===== Textauszug
Das Externer Link: Klimaanpassungsgesetz, das im November 2023 von der aktuellen Bundesregierung beschlossen wurde, ist ebenfalls ein wichtiger Baustein. Politik und Gesellschaft werden sich dadurch stärker als bisher Gedanken machen müssen: Was sind messbare Ziele, die im Bereich der Anpassung auf lokaler Ebene erreicht werden sollen? Welchen Risiken sehen sich Kommunen und Länder ausgesetzt und mit welchen vorsorgenden Maßnahmen können diese verringert werden? Hochwasservorsorge soll also in den weiteren Kontext des Klimawandels gestellt werden.

Wo besteht noch Handlungsbedarf?

In Deutschland besteht das grundsätzliche Problem, dass die Belange der Hochwasservorsorge relativ leicht ignoriert werden können, weil es teils Ausnahmeregelungen gibt. Nur der technische Hochwasserschutz wie zum Beispiel der Bau von Deichen wird einigermaßen konsequent verfolgt und umgesetzt. Dazu gibt es drei weitere Bereiche, die für die Hochwasservorsorge von großer Bedeutung sind.
==========
**Ihre Aufgaben**
1 - Wann wurde laut dem Textauszug zur Hochwasservorsorge das Klimaanpassungsgesetz beschlossen?
2 - Schreiben Sie die Fortsetzung des Textauszugs zur Hochwasservorsorge, beginnend nach seinem letzten Satz.
===== Erfasste Daten
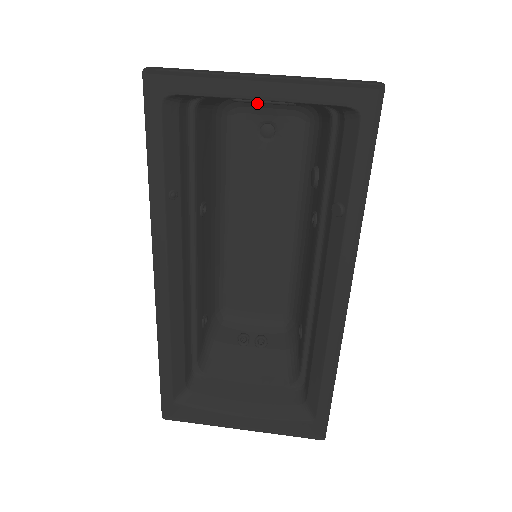
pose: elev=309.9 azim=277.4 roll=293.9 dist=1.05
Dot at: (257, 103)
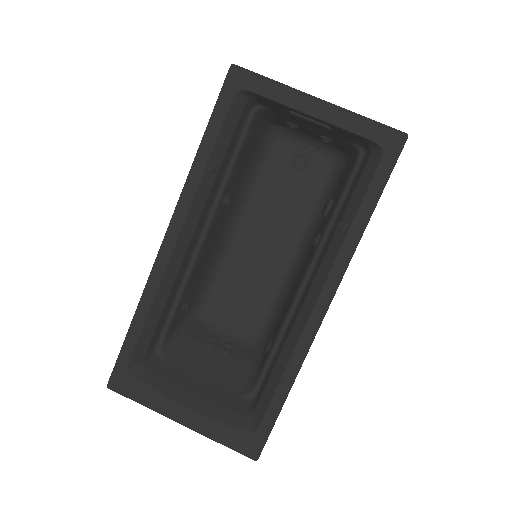
Dot at: (300, 137)
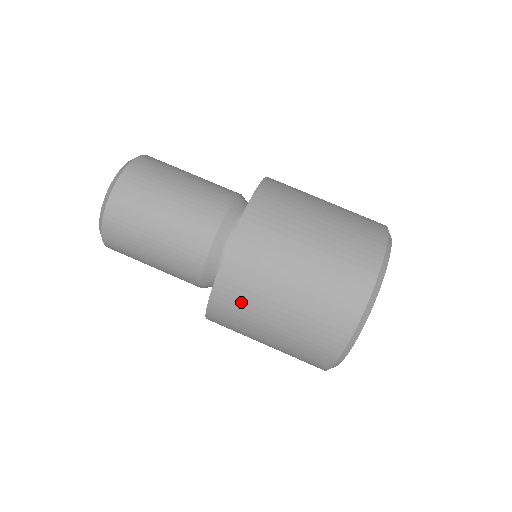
==========
**Die Antworten**
1 - Im November 2023.

2 -
Erstens sollte so viel Niederschlag wie möglich im Boden zurückgehalten werden, sodass das Wasser erst gar nicht in kleine Flüsse und später in größere Flüsse hineinfließt. Doch die sogenannte Schwammfähigkeit – also die Aufnahme von Wasser beispielsweise in Flussauen oder Waldlandschaften – ist kompliziert umzusetzen. Denn hier muss etwa mit Waldeigentümern oder Landwirten über die Wiedervernässung von Mooren oder Feuchtwiesen verhandelt werden.

Zweitens sollte den Flüssen möglichst viel Raum gegeben werden, damit sie sich ausbreiten können. Hierzu können zum Beispiel Deiche zurückverlegt oder Auen, also natürliche Überflutungsflächen, geschaffen werden.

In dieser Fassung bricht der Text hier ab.